§ **INSTRUCTIONS FOR THE TASK**
Would you give the number of lines below in which the string "demande" appears? Nothing else is needed.

§ **RECORD EXCERPTS**
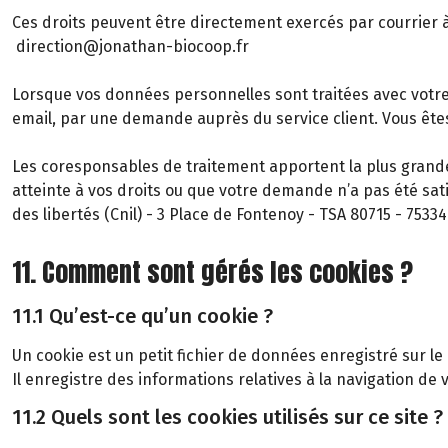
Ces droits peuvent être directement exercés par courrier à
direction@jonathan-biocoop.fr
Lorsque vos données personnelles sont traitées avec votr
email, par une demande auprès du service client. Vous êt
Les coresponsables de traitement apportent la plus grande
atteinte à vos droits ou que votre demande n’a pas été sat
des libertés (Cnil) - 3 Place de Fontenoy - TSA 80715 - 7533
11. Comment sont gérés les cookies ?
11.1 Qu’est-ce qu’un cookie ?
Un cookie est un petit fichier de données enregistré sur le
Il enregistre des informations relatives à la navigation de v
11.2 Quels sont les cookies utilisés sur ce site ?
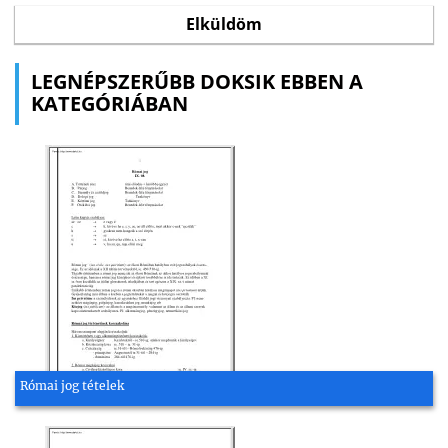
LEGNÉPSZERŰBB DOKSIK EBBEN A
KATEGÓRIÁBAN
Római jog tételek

* * *

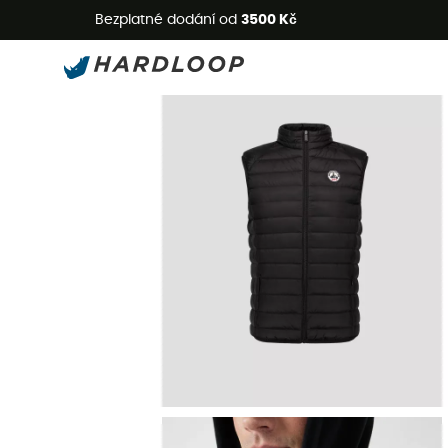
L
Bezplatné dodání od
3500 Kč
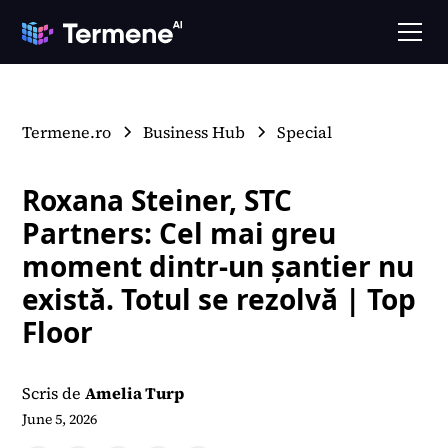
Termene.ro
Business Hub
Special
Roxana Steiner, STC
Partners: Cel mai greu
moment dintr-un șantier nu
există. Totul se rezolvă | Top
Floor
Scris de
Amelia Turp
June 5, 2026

§ **COMPLETED TASK**
2